Hello! I've come here today to explain something that apparently still needs explaining: Women play video games.
Photo Illustration by Elena Scotti/Kotaku/GMG, photos via Shutterstock
I know, it's a radical concept. (As plenty of you are doubtless aware, it is not a radical concept.) Yet here in the year 2017, it's apparently still really easy to assume that despite the fact that A) video games are awesome and B) video games have been a huge part of mainstream popular culture for decades, women do not play video games. But they do.
I know that many of you reading this are on the same page. If so, cool. Keep doing what you're doing. But you may be surprised how many people still think that women, as a general rule, do not play video games. Ask any woman you know — who, again, probably plays video games — and she will likely have a story about someone assuming that she, a woman, does not play video games. Despite the fact that she does.
Basically every woman I know who works in games or plays a lot of games regularly has people assume she doesn't. A quick survey today of several of the women I work alongside at Kotaku confirmed that, yes, this is a frequent occurrence. In fact, for women at game conferences such as E3, it often gets a lot worse than having someone assume you don't play games. The basic truth of the matter still bears repeating, however, so I'm going to repeat it now: Women play video games.
The assumption I'm talking about is rarely made with the intention of hurting someone's feelings. Like most assumptions, it doesn't require much thought at all. But if you have ever assumed that maybe women don't play video games, take this opportunity to remind yourself that in fact, they do.
If you are a man (or if you're not!) out at a social gathering, talking with some friends about video games, and a woman comes up and joins the conversation, do yourself a favour: Assume she plays video games. Don't ask, "Do you play video games?" Instead, ask, "What kind of games do you play?"

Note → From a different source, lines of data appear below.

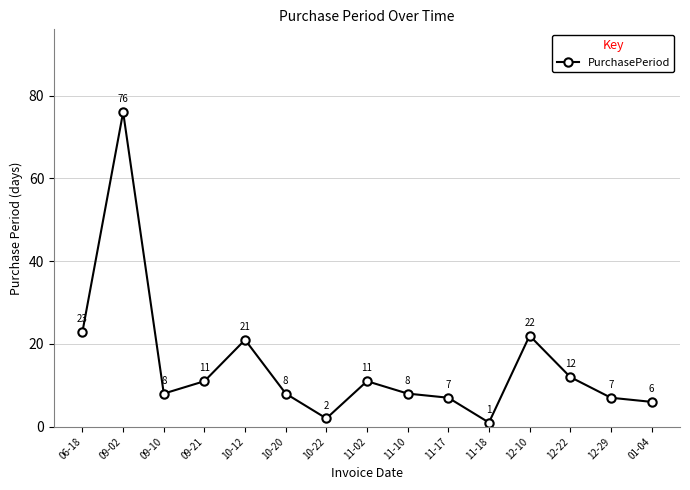

How many series are shown in this chart?

1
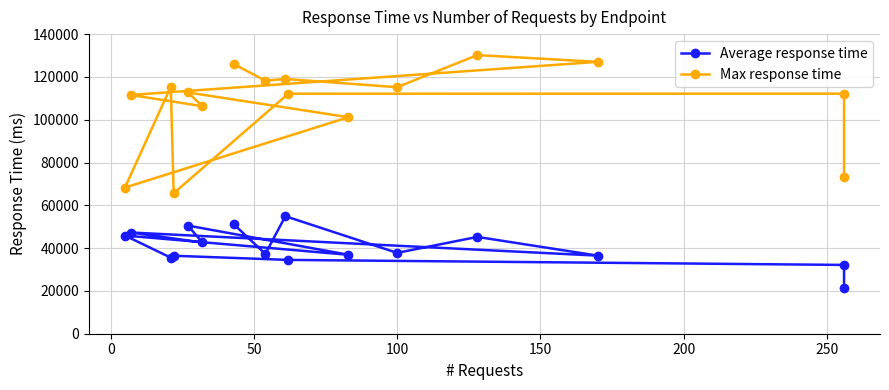

In Average response time, how many points are lower than both neighbors (excluding endpoints)?

6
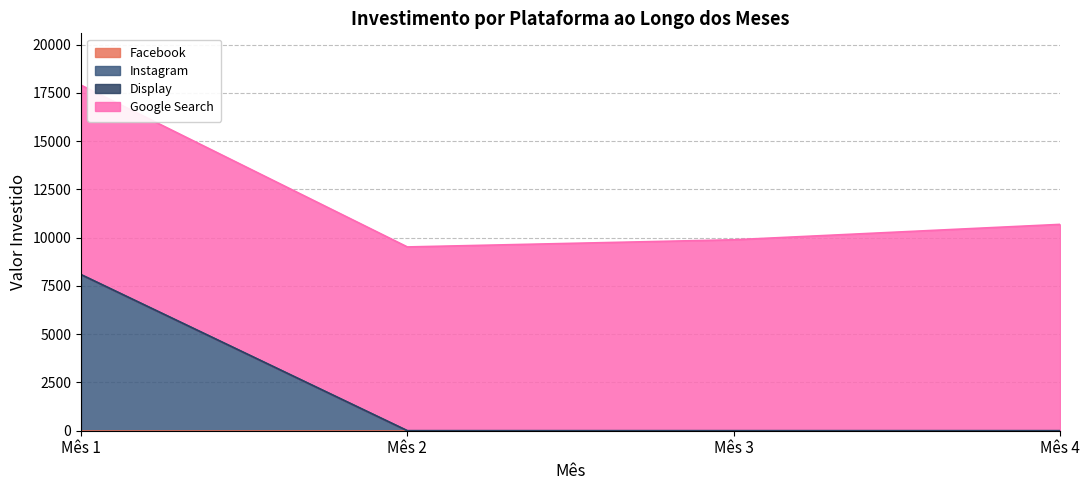

List the labels in order of Display value, smallest first.

Mês 1, Mês 2, Mês 3, Mês 4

If she says, "Oh, I don't really play games," no big deal. Change the subject to TV, or music, or the weather. (Some people may argue that the weather is not an interesting subject of conversation; I say there's a reason it's a conversational default.) But if she does play video games, chances are she will have repeatedly dealt with people who assume that she doesn't. Which is stupid, because women play video games. They just do.